### Activity
Each entry is to be repeated word for word, and the images are to be dropped.

### Records provided
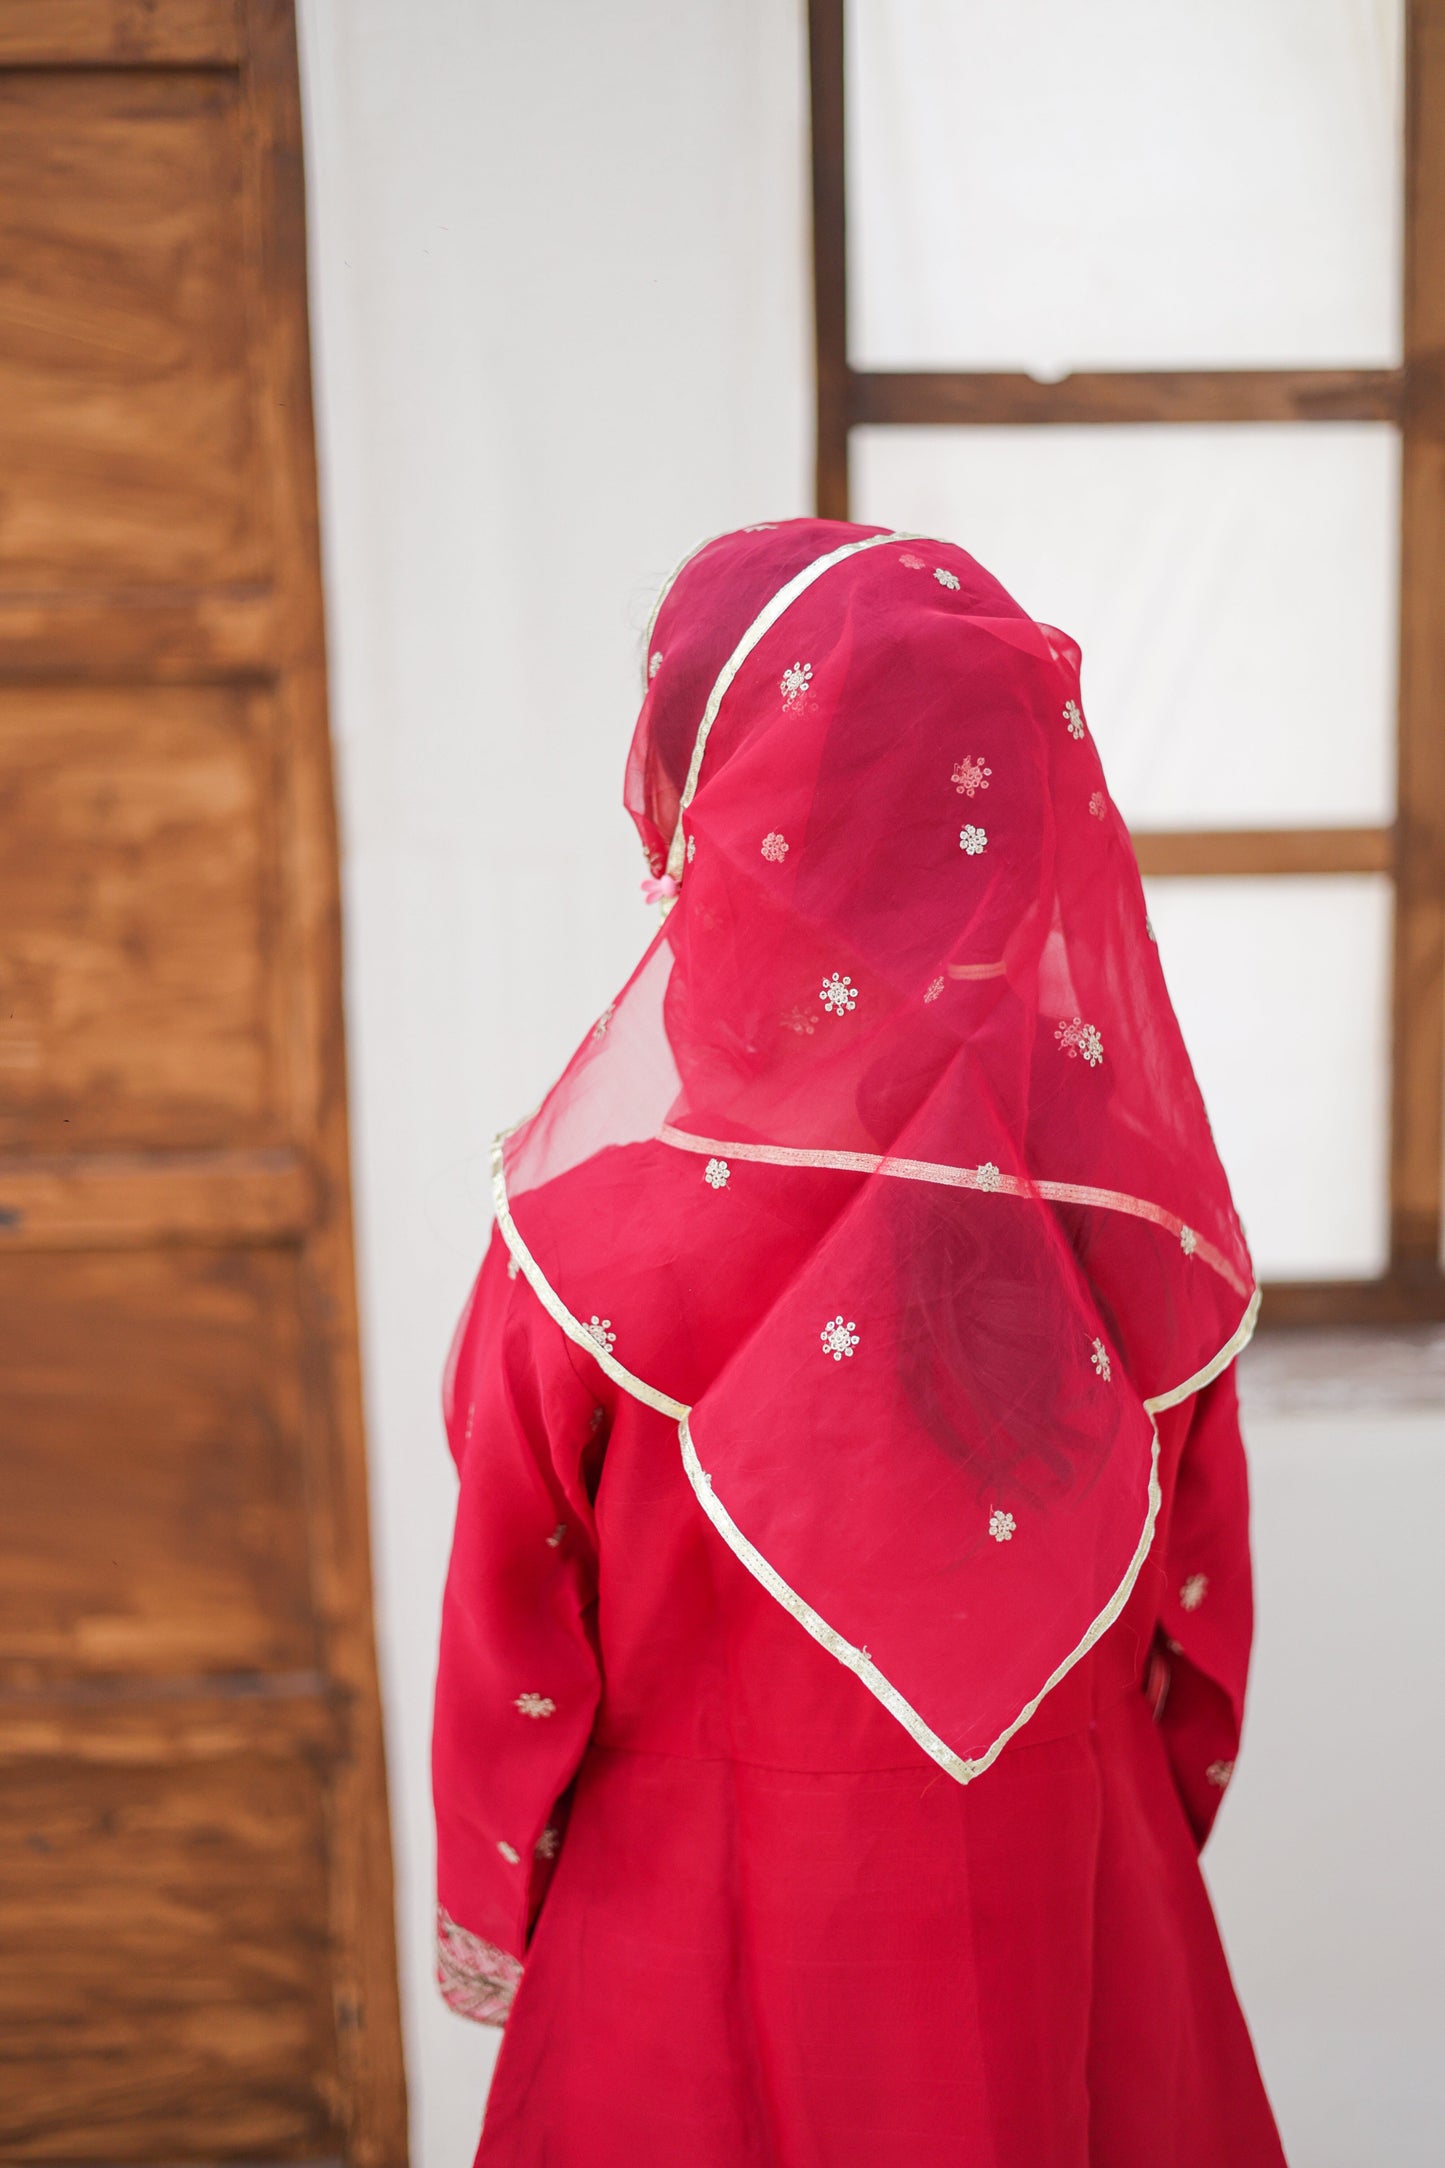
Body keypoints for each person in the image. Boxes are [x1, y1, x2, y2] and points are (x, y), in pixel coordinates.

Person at [433, 518, 1286, 2166]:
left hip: (689, 1921)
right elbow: (1200, 1624)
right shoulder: (1150, 1231)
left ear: (719, 800)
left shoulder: (584, 1240)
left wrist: (493, 1876)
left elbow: (512, 1612)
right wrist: (1103, 1809)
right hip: (1068, 1908)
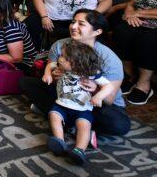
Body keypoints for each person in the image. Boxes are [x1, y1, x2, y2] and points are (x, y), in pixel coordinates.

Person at [19, 9, 131, 137]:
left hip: (95, 103)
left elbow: (109, 100)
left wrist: (94, 89)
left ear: (97, 31)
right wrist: (55, 77)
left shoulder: (109, 58)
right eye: (73, 22)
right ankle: (75, 125)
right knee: (26, 82)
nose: (73, 26)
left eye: (81, 24)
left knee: (119, 124)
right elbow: (53, 76)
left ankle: (64, 121)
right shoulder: (59, 45)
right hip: (67, 96)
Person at [44, 41, 114, 165]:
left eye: (64, 57)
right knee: (53, 115)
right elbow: (50, 65)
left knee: (84, 125)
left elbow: (108, 86)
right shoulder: (61, 66)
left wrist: (98, 96)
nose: (59, 58)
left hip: (82, 109)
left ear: (76, 63)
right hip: (61, 105)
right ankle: (59, 142)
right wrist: (47, 74)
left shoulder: (91, 74)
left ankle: (79, 149)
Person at [112, 0, 157, 105]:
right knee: (121, 32)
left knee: (148, 38)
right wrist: (129, 13)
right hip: (137, 20)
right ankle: (130, 76)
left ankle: (144, 84)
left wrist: (136, 13)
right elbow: (132, 2)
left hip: (154, 25)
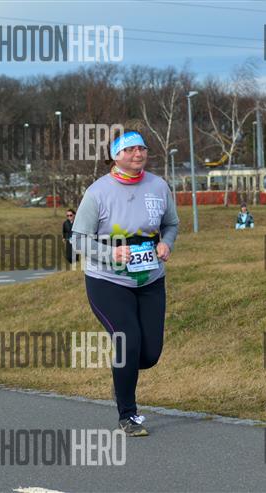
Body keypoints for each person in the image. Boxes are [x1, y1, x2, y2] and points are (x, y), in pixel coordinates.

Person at [72, 129, 179, 437]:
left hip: (150, 278)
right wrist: (111, 253)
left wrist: (166, 243)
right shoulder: (98, 192)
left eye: (142, 148)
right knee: (127, 341)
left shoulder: (158, 186)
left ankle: (123, 375)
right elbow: (78, 240)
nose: (138, 153)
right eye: (130, 149)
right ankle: (127, 415)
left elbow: (171, 224)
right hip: (107, 281)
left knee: (149, 354)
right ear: (115, 156)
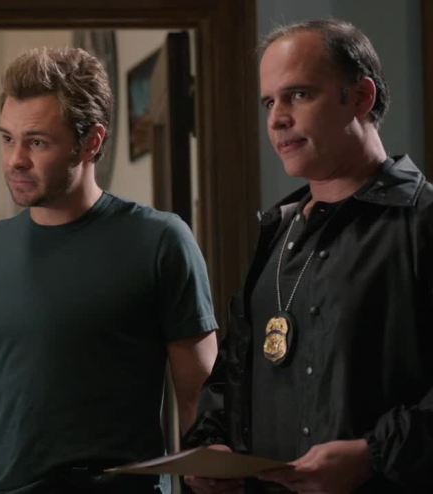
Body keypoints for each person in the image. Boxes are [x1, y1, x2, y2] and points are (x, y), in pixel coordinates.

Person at [0, 47, 219, 494]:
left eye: (37, 142)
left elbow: (199, 399)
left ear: (91, 142)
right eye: (7, 138)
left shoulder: (160, 242)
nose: (15, 159)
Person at [184, 19, 433, 494]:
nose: (277, 119)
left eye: (298, 95)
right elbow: (232, 376)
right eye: (269, 102)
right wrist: (213, 445)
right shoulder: (277, 234)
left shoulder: (421, 222)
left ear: (360, 97)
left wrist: (374, 456)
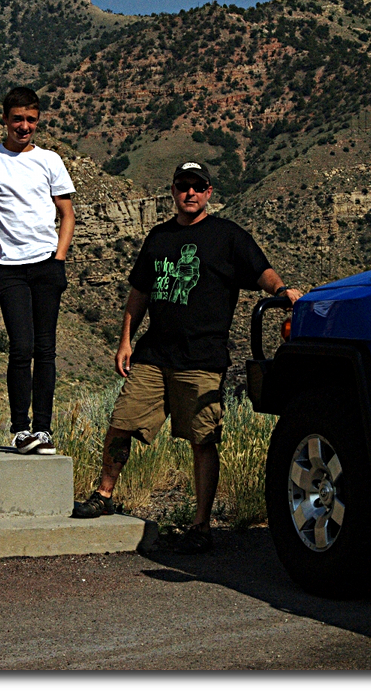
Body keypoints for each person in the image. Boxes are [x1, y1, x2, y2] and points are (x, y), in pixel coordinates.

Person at [72, 160, 302, 554]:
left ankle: (201, 525)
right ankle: (104, 493)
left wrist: (283, 291)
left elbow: (261, 271)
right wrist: (125, 340)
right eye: (183, 186)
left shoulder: (228, 236)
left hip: (202, 358)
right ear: (174, 191)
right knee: (121, 422)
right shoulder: (158, 237)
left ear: (209, 192)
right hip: (154, 354)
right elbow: (139, 292)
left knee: (202, 439)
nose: (190, 193)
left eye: (198, 186)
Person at [0, 87, 76, 454]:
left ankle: (43, 429)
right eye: (17, 119)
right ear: (4, 119)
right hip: (10, 269)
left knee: (46, 349)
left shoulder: (50, 160)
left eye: (31, 120)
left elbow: (66, 213)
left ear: (38, 121)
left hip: (46, 264)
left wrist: (59, 257)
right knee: (21, 347)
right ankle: (20, 430)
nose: (24, 126)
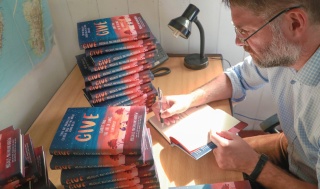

### Finished exercise
Body keypoints for each person in the image. Boxes are [x1, y1, x2, y2] and points are (x, y), in pixel coordinates.

Person at [433, 518, 1286, 2166]:
left hip: (689, 1921)
right elbow: (1200, 1624)
right shoulder: (1150, 1231)
left ear: (719, 800)
left shoulder: (584, 1240)
left wrist: (493, 1876)
left elbow: (512, 1612)
right wrist: (1103, 1809)
right hip: (1068, 1908)
Body keypoints for each person in the image. Boxes are [x1, y1, x2, y2] and points are (x, y), in pixel coordinates.

Person at [19, 9, 131, 137]:
left hip: (95, 103)
left elbow: (109, 100)
left wrist: (94, 89)
left ear: (97, 31)
right wrist: (55, 77)
left shoulder: (109, 58)
right eye: (73, 22)
right ankle: (75, 125)
right knee: (26, 82)
nose: (73, 26)
left eye: (81, 24)
left knee: (119, 124)
right elbow: (53, 76)
left ankle: (64, 121)
right shoulder: (59, 45)
right hip: (67, 96)
Person at [44, 41, 114, 165]:
left eye: (64, 57)
right knee: (53, 115)
right elbow: (50, 65)
left knee: (84, 125)
left elbow: (108, 86)
right shoulder: (61, 66)
left wrist: (98, 96)
nose: (59, 58)
left hip: (82, 109)
left ear: (76, 63)
right hip: (61, 105)
right ankle: (59, 142)
right wrist: (47, 74)
left shoulder: (91, 74)
left ankle: (79, 149)
Person at [112, 0, 157, 105]:
right knee: (121, 32)
left knee: (148, 38)
right wrist: (129, 13)
right hip: (137, 20)
right ankle: (130, 76)
left ankle: (144, 84)
left wrist: (136, 13)
right elbow: (132, 2)
left hip: (154, 25)
Body keypoints for each person in the image. Boxes are [x1, y1, x2, y2] and points are (x, y), in pixel coordinates.

Person at [72, 129, 179, 437]:
left hip: (150, 278)
right wrist: (111, 253)
left wrist: (166, 243)
right shoulder: (98, 192)
left eye: (142, 148)
right knee: (127, 341)
left shoulder: (158, 186)
left ankle: (123, 375)
right elbow: (78, 240)
nose: (138, 153)
right eye: (130, 149)
right ankle: (127, 415)
left elbow: (171, 224)
right hip: (107, 281)
left knee: (149, 354)
right ear: (115, 156)
Body keypoints for each person in the image. Boxes are [x1, y1, x2, y2] and points are (x, y), in pixel coordinates.

Person at [0, 47, 219, 494]:
left eye: (37, 142)
left elbow: (199, 399)
left ear: (91, 142)
right eye: (7, 138)
left shoulder: (160, 242)
nose: (15, 159)
Person at [184, 19, 433, 494]:
nose: (277, 119)
left eye: (298, 95)
right elbow: (232, 376)
right eye: (269, 102)
right wrist: (213, 445)
right shoulder: (277, 234)
left shoulder: (421, 222)
left ear: (360, 97)
left wrist: (374, 456)
Body keypoints for each person in the image. Boxes are [x1, y1, x2, y2] and points are (x, y), in pixel coordinates.

Person at [72, 160, 302, 554]:
left ankle: (201, 525)
right ankle: (104, 493)
left wrist: (283, 291)
left elbow: (261, 271)
right wrist: (125, 340)
right eye: (183, 186)
left shoulder: (228, 236)
left hip: (202, 358)
right ear: (174, 191)
right knee: (121, 422)
right shoulder: (158, 237)
left ear: (209, 192)
right hip: (154, 354)
right elbow: (139, 292)
left knee: (202, 439)
nose: (190, 193)
left eye: (198, 186)
Person at [0, 87, 76, 454]:
left ankle: (43, 429)
right eye: (17, 119)
right ear: (4, 119)
right hip: (10, 269)
left knee: (46, 349)
left shoulder: (50, 160)
left eye: (31, 120)
left elbow: (66, 213)
left ear: (38, 121)
left hip: (46, 264)
left wrist: (59, 257)
right knee: (21, 347)
right ankle: (20, 430)
nose: (24, 126)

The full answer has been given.